Pour ce film qui est presque un huis clos à bord d’un vraquier essoufflé, la jeune réalisatrice Lucie Borleteau a collé à la vie de sa meilleure amie, entrée dans la marine marchande au moment où elle-même embarquait dans un sillage d’études de cinéma. Elle a vu ce cargo comme un des premiers lieux de travail de la mondialisation. Un premier long-métrage très réussi. Au coeur du film, le navire est un vrai personnage, vibrant, attachant, bien plus qu’un décor. Alice y deviendra chef mécanicien. On devrait dire « cheffe mécanicienne », mais le cas est trop rare dans la « mar mar », surtout pour les officiers machine. Elle mène avec détermination sa vie, ses amours, ses désirs. Ni exclusive, ni insensible, elle assume les amours perdues et retrouvées, et le fait d’aimer plusieurs hommes en même temps. C’est un peu l’inversion du stéréotype masculin du marin mythique aux amours passagères, une fille dans chaque port, sans attaches. En salopette de mécano ou vêtue plus féminine, Alice veut tout. C’est même sa définition de l’amour. Immédiate, entière, elle vit ses passions avec intensité et sincérité, comme des faims dévorantes à assouvir.
Un très beau portrait de femme libre et moderne, engagée à plein dans sa vie professionnelle, mais qui doute et n’évacue pas les interrogations sur la fidélité, le sens de la vie, la parenthèse du sillage en mer. Fragile et forte à la fois, rayonnante et juste, l’actrice Ariane Labed (prix d’interprétation pour ce film au festival de Locarno) illumine l’image.
On pourrait s’interroger sur la vraisemblance de cette évocation du milieu maritime, sur cette évocation sans complaisance de la vie à bord et à l’escale.
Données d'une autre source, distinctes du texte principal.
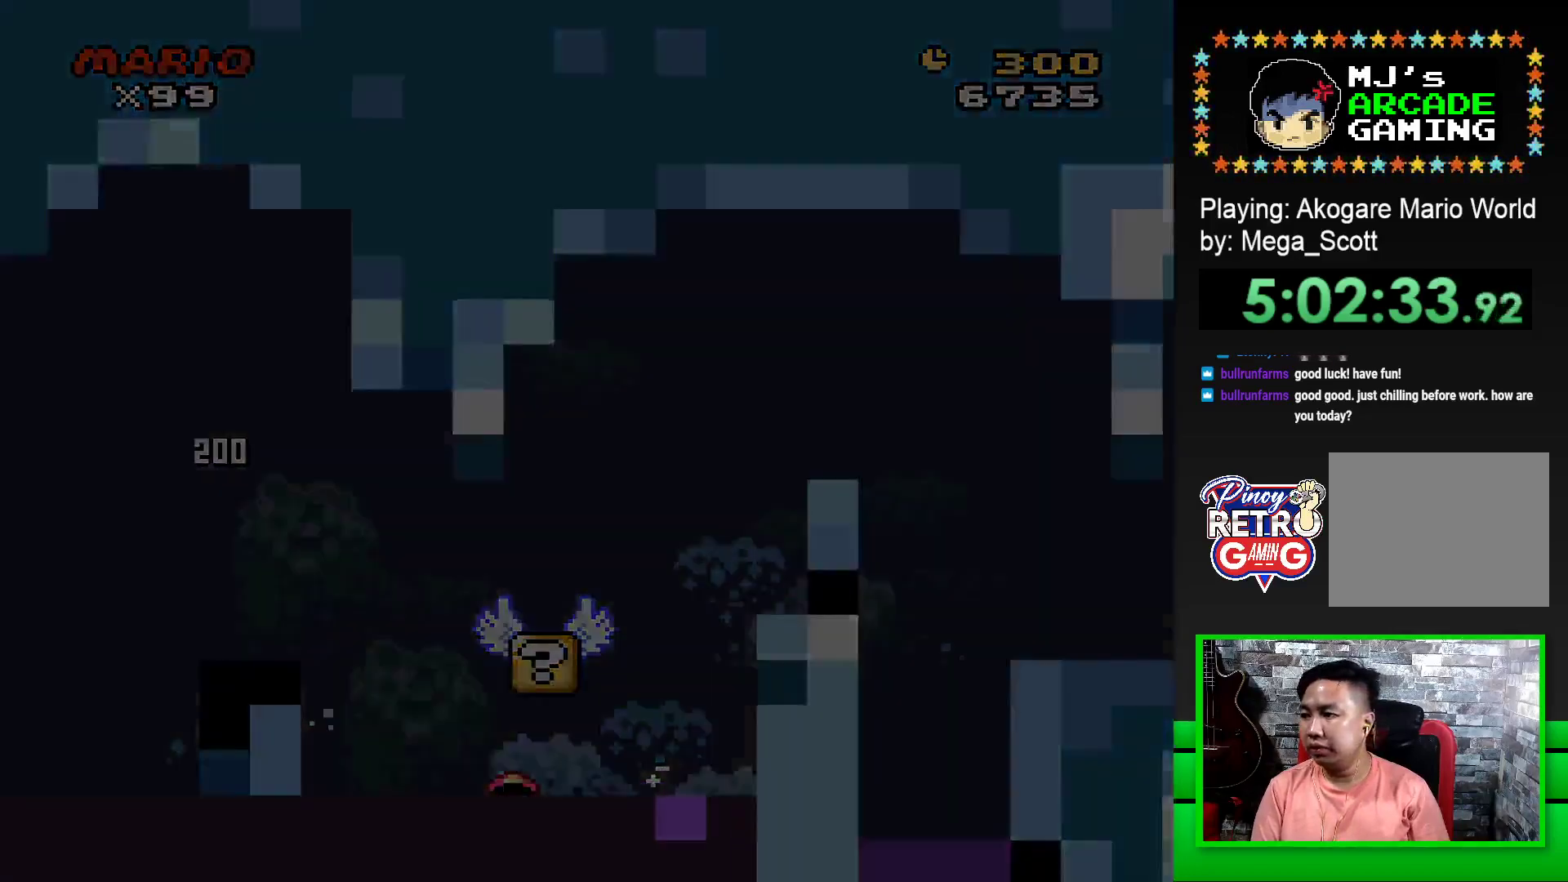
{"buttons": [], "events": [[17, "CROSS", "up"], [100, "CROSS", "down"], [167, "CROSS", "up"]]}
La véracité des scènes au chevet du moteur, avec les marins philippins du bord, doit pas mal aux conseils avisés de son amie marin, assistante à l’écriture du projet de film et lors du tournage. Le scénario a aussi été relu par des marins. Lucie Borleteau a aussi fait une traversée de repérage, sur un porte-conteneurs à travers l’Atlantique: « Comme l’héroïne que j’imaginais, je devenais d’un coup une femme seule dans un univers masculin. »
Un mort à bord dans le compartiment frigo, finalement inhumé en mer, aurait pu entraîner le film vers l’intrigue policière. La réalisatrice ne cède pas à la tentation, évitant le sillage tout tracé et c’est tant mieux. Le carnet de bord du marin décédé n’en livre pas moins des fragments de la vie au large, avec et loin des siens.
« Fidelio, l’Odyssée d’Alice », de Lucie Borleteau, avec Ariane Lebed, Melvil Poupaud, Anders Danielsen Lie, 1 h 37.